YOUR GOAL → Report how many lines of the data contain the string "Intermediate". Add nothing.

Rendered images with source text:
──────────

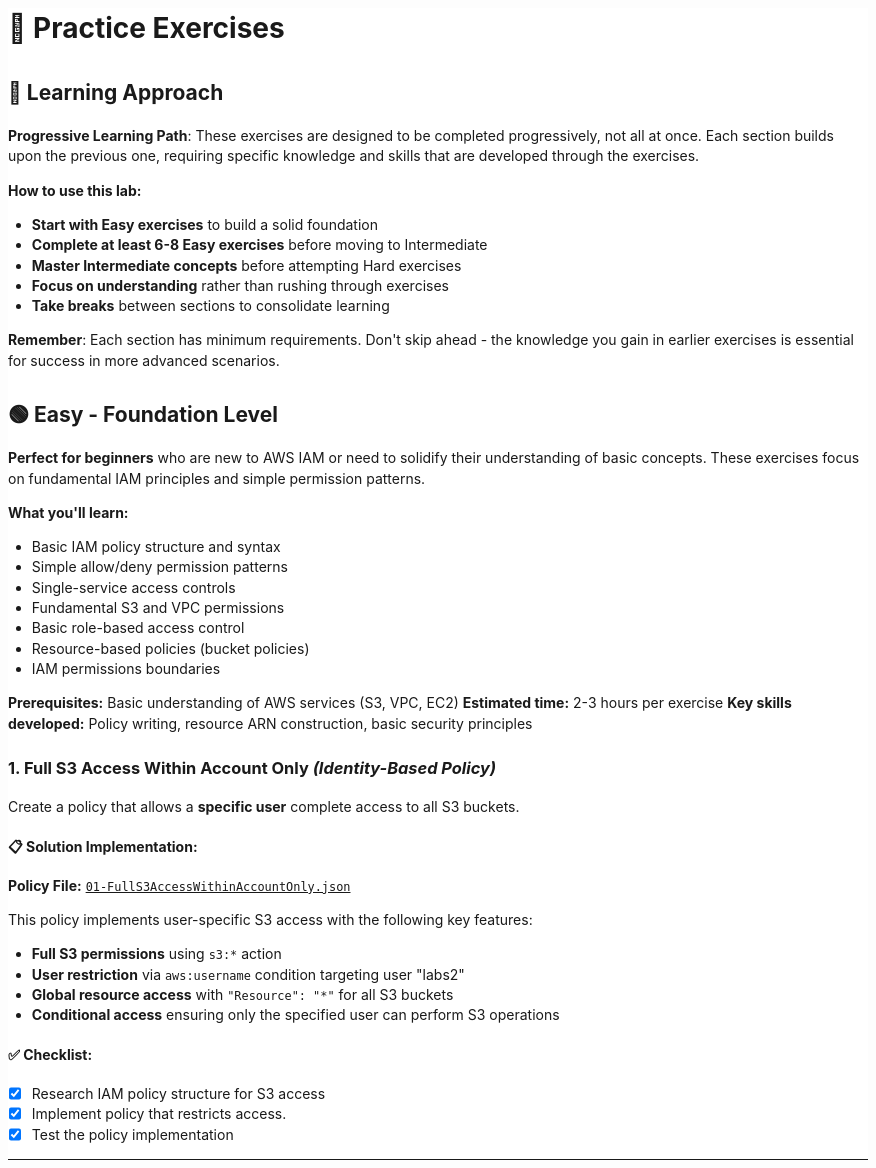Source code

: # 📝 Practice Exercises

## 🎯 Learning Approach

**Progressive Learning Path**: These exercises are designed to be completed progressively, not all at once. Each section builds upon the previous one, requiring specific knowledge and skills that are developed through the exercises.

**How to use this lab:**
- **Start with Easy exercises** to build a solid foundation
- **Complete at least 6-8 Easy exercises** before moving to Intermediate
- **Master Intermediate concepts** before attempting Hard exercises
- **Focus on understanding** rather than rushing through exercises
- **Take breaks** between sections to consolidate learning

**Remember**: Each section has minimum requirements. Don't skip ahead - the knowledge you gain in earlier exercises is essential for success in more advanced scenarios.

## 🟢 Easy - Foundation Level

**Perfect for beginners** who are new to AWS IAM or need to solidify their understanding of basic concepts. These exercises focus on fundamental IAM principles and simple permission patterns.

**What you'll learn:**
- Basic IAM policy structure and syntax
- Simple allow/deny permission patterns
- Single-service access controls
- Fundamental S3 and VPC permissions
- Basic role-based access control
- Resource-based policies (bucket policies)
- IAM permissions boundaries

**Prerequisites:** Basic understanding of AWS services (S3, VPC, EC2)
**Estimated time:** 2-3 hours per exercise
**Key skills developed:** Policy writing, resource ARN construction, basic security principles

### 1. **Full S3 Access Within Account Only** *(Identity-Based Policy)*

Create a policy that allows a **specific user** complete access to all S3 buckets.

#### 📋 **Solution Implementation:**

**Policy File:** [`01-FullS3AccessWithinAccountOnly.json`](01-FullS3AccessWithinAccountOnly.json)

This policy implements user-specific S3 access with the following key features:
- **Full S3 permissions** using `s3:*` action
- **User restriction** via `aws:username` condition targeting user "labs2"
- **Global resource access** with `"Resource": "*"` for all S3 buckets
- **Conditional access** ensuring only the specified user can perform S3 operations

#### ✅ Checklist:
- [x] Research IAM policy structure for S3 access
- [x] Implement policy that restricts access.
- [x] Test the policy implementation

---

──────────

THE ANSWER → 2